Apple, Facebook, Amazon, Microsoft en Alphabet/Google deden het al voor de coronacrisis goed, maar krijgen vanwege de coronacrisis extra wind in de rug. Zo doorbrak Apple afgelopen week de grens van een beurswaarde van meer dan 2.000 miljard dollar.
Had een belegger in 2010 zijn geld gestoken in Amerikaanse techaandelen, dan zou diens rendement nu bijna 300 procent bedragen, meldt beurssite The Motley Fool. Ter vergelijking: een investering in energieaandelen over dezelfde periode leverde slechts 5 procent rendement op.
In de periode tussen 2000 en 2010 was het plaatje juist omgekeerd. Een investering in de energiesector leverde een rendement van ruim 100 procent op, terwijl beleggers in de techsector juist geld verloren.

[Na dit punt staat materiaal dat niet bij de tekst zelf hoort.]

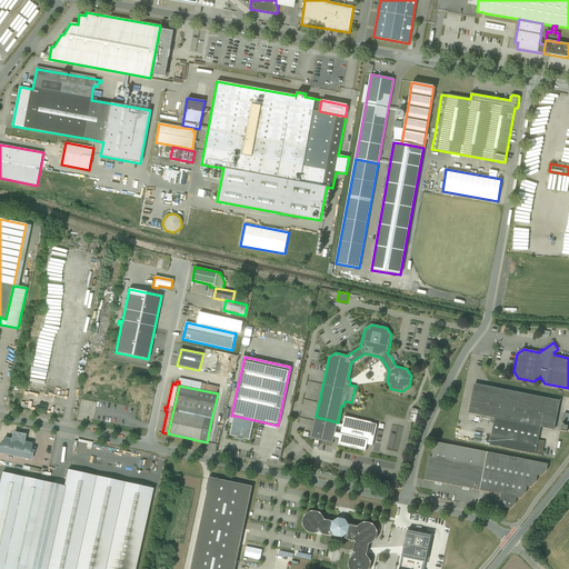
[(559,407),(473,390),(469,412),(495,418),(541,427),(555,430),(559,407)]
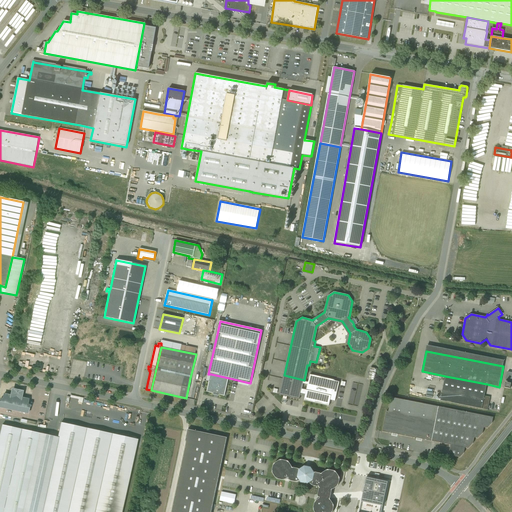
[(377,369),(371,367),(368,379),(374,381),(377,369)]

Oliereuzen worstelen met hun verdienmodel
De olie- en gasreuzen verkeren in feite in een existentiële crisis. Hun decenniaoude bedrijfsmodel van exploratie en verkoop van fossiele brandstoffen komt steeds meer onder vuur te liggen.

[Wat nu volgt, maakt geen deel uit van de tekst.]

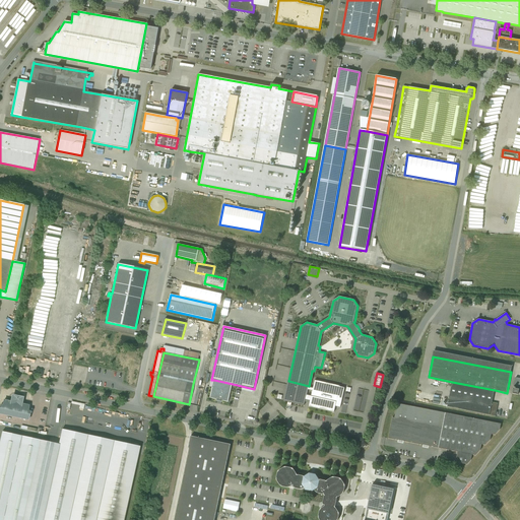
[(233,384),(214,380),(210,398),(216,400),(216,401),(222,402),(222,401),(229,402),(233,384)]
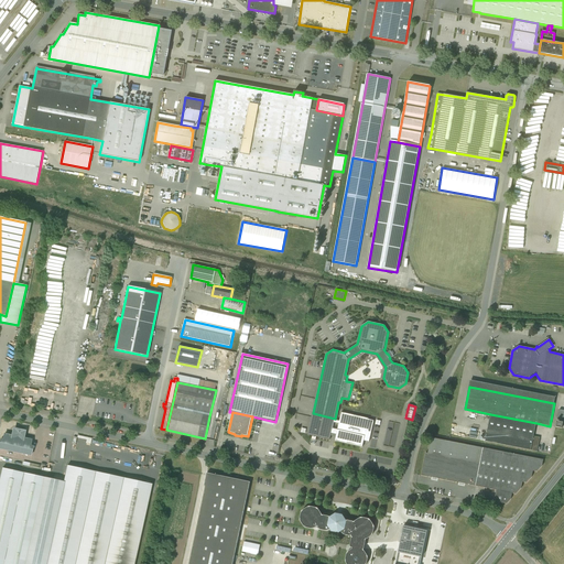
[(335,419),(313,413),(307,435),(313,436),(312,440),(316,441),(317,437),(331,440),(332,433),(335,421),(335,419)]
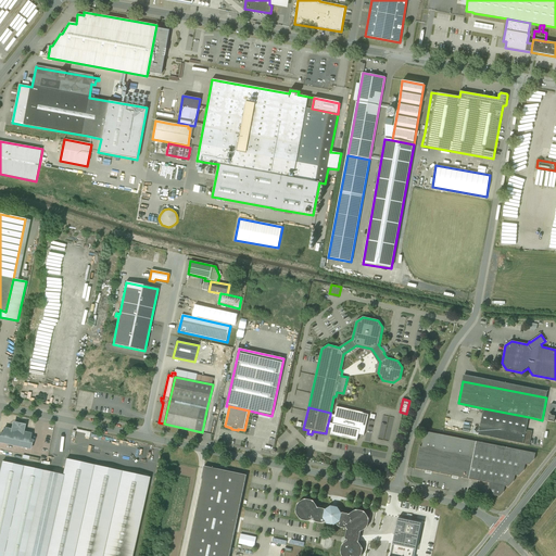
[(366,415),(336,408),(335,416),(330,415),(327,427),(331,428),(330,436),(356,441),(357,434),(362,436),(366,415)]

Overheden scherpen milieuregelgeving aan, terwijl de maatschappij steeds kritischer wordt over de rol van olie- en gasmaatschappijen bij de energietransitie die de rol van fossiele brandstoffen moet terugdringen.
Het Britse energiebedrijf BP stelde zelf onlangs dat het geen oliebedrijf meer wil zijn. Het concern doopt zich om tot een breed georiënteerd energiebedrijf. Het idee is om tegen 2030 de olieproductie met 40 procent te verminderen en veel geld te steken in hernieuwbare energie.
De topman van Shell, Ben van Beurden, sprak in mei zijn twijfel uit of de vraag naar olie nog ooit terugkomt op het niveau van vóór de coronacrisis. Vanwege beperkingen van het vliegverkeer en de toename van thuiswerken in coronacrisis is er minder brandstof nodig. En als de crisis voorbij is, zal hernieuwbare energie een groter deel van de fossiele brandstoffen vervangen.
Ook de Amerikaanse olie- en gasreus ExxonMobil heeft in verband met de coronacrisis investeringen tijdelijk op een lager pitje gezet. Maar fundamenteel lijkt er bij Exxon niet veel veranderd. "De factoren die onze bedrijfsplannen voor de lange termijn ondersteunen zijn niet veranderd: de bevolking en de vraag naar energie blijven groeien en de economie gaat herstellen", liet topman Darren Woods in april weten.
Is Tesla te duur?
De waanzinnige opmars van Tesla op de beurs roept intussen wel de vraag op of beleggers niet al te enthousiast zijn geworden.
De huidige marktwaarde van Tesla vertegenwoordigt namelijk liefst 1.000 keer de winst over de twaalf maanden tot medio 2020. Dat is ook voor een sterk op technologische vooruitgang gericht bedrijf ongekend hoog.
Ter vergelijking: het mandje van bedrijven in de brede Amerikaanse S&P 500-index heeft historisch een zogenoemde koers-winstverhouding tussen de 13 en 15.
De koers-winstverhouding van de S&P 500 is uiteraard een gemiddelde en er zullen altijd bedrijven zijn die daar boven of onder scoren. Maar over het algemeen komt er altijd een einde aan een uitzonderlijke hoge waarderingen zoals die van Tesla.
Aan de hand van een paar simpele berekeningen kun je de uitzonderlijk hoge marktwaarde van Tesla illustreren. Als de autobouwer het komende decennium zijn winst elk jaar met 50 procent opvoert en de aandelenprijs rond de 2.000 dollar blijft, daalt de koers-winstverhouding over tien jaar tot 27. Dat is nog steeds ruim twee keer zo hoog als het gemiddelde van de S&P 500.